Kaybolan çocuk haberlerini duyunca , sanki suratımın ortasına yumruk yemiş gibi oluyorum, mideme bıçaklar saplanıyor. Ne oluyoruz ya, ne acımasız millet olduk. İnsan sokak da yol sorandan, yardım isteyen yaşlıdan korkuyor. Şimdi İstanbul da ki yeni moda dilencilikten söz ediyorum size. Aslında iki yıldır rastlıyordum ama son zamanlarda adım başı oldu artık. İyi giyimli kadınlar , beyler yaklaşıp- pardon bir liranız var mı acaba diye soruyorlar. Ya cüzdanları çalınmış ya da yol da kalmış oluyorlar. Bir lira size ufak gelebilir ama günde yüz kişiden alsalar , akşama kadar siz hesaplayın artık gerisini.

Domuz gribi konusunda yapılan açıklamalar, kafa karıştırıcı olmaya devam ediyor. Böyle bir konuda bile siyaset yapılması midemi bulandırıyor. Ortaokuldaydım, kolera salgını var dendi. Okullar tatil edildi. Müdürümüz toplantı yaptı, ellerinizi yıkayın, kalabalık yerlere girmeyin, sebze ve meyvaları çok çok yıkayın dedi. Ama çok iyi hatırlamıyorum, salgında çok kişi hayatını kaybetmişmiydi. Sonra lisedeyiz bir gün, uyuz muayenesi yapılacak, kızlar öğretmenler odasına tek tek girsin, karınlarını açıp bayan öğretmenlere göstersin dendi. Erkek öğrenciler de başka bir yerde muayene ediliyorlar. Tabi bizim kızlar fingir fingir, gülüyorlar komik geliyor olay. Birden kimyacımız Seval Hanımın sesi geldi içeriden- 20. yy da , İstanbul'un göbeğinde , bir lisede uyuz muayenesi yapılıyor ve bu size komik geliyor. Ama ne bağırma. Şimdi Seval Hanım bağırsın istiyorum yine öyle.Ah Seval Hanım Fizikcimiz Attila Beye aşıktı ve herkes bilirdi.
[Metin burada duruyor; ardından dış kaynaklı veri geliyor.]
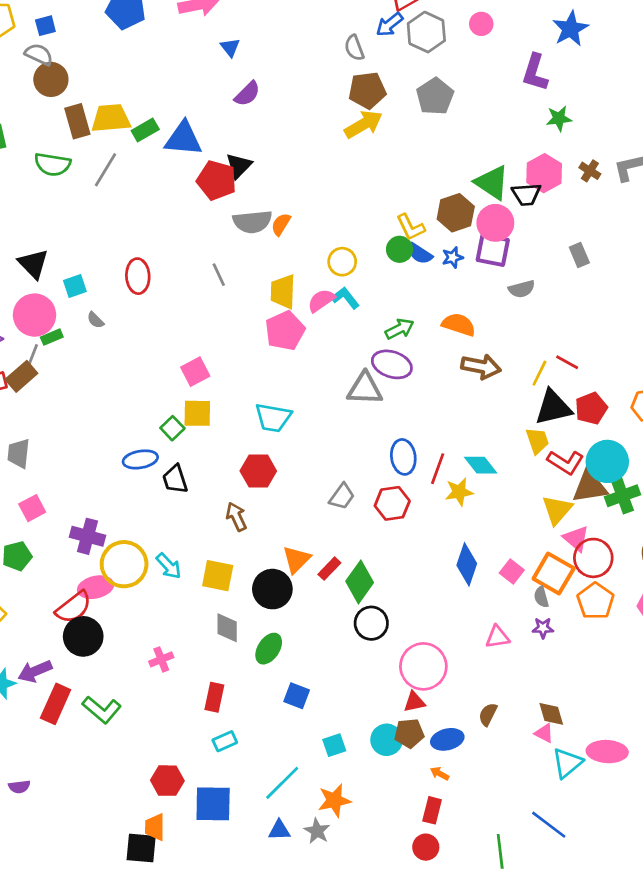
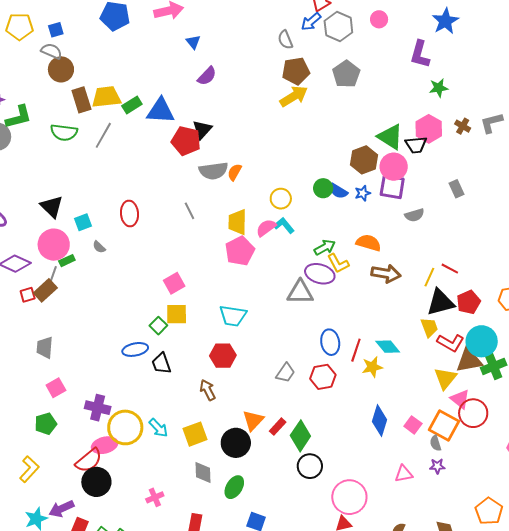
yellow L-shape: (411, 227) -> (338, 263), moved
yellow square: (218, 576) -> (195, 434), turned -30
orange pentagon: (595, 601) -> (489, 511), moved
Bir gün bizim kızlardan biriyle takıştı bu Seval Hanım- kız bağırıyor- çatlada patla da Attila seni almayacak, Seval Hanım- seni alsın o zaman, dedi. Bunlar arkadaş değil, öğretmen ve öğrenci. İki farklı tepki gördük burada biri uygar bir öğretmen diğeri aşık bir kadın. İkiside aynı kişi. Ben yine gördüğünüz gibi bir Şam'dan bir kavaktan yazmaya başladım. Beceremiyorum bu işi :))) baksanıza domuz gribi konusunda ahkam kesecektim, yine burayı mahalle kahvesine çevirdim heheheheh gideyim en iyisi ben.

İyi bir hafta sonu olsun.



NOTLAR

Ne güzel bir yağmur var dışarda, camdan izlemeyi tercih ederdim ama yağmura karışmam gerek , çünlü birazdan evden çıkıyorum.
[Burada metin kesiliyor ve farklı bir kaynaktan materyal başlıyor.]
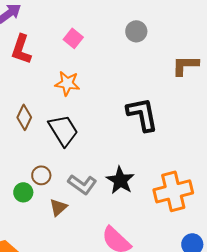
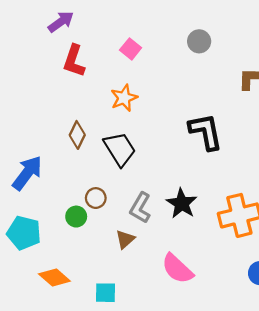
orange star: (67, 83) -> (124, 98), turned -30
gray L-shape: (82, 184) -> (140, 208), turned 84
brown triangle: (58, 207) -> (125, 239), moved

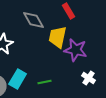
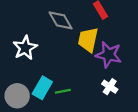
white cross: (89, 78) -> (110, 87), moved
green line: (45, 82) -> (63, 91), moved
Akşam yemeğimiz hazır değil, bu gün böyle istedi canım. Kahvaltı yaparız mesela yumurtalı patates ,çay, ekmeklerimizi acılı domates sosuna bandırırız. Nasılsa aile apt'sinde değiliz artık. Gamze kapıyı açıp bağıramaz- Annem kahvaltı hazırlamışşş, ben ekmeğimi salçalı, etli yemeğe bandırmak istiyorum diye. Hala ve Babaanne koştururlardı ev de ne varsa.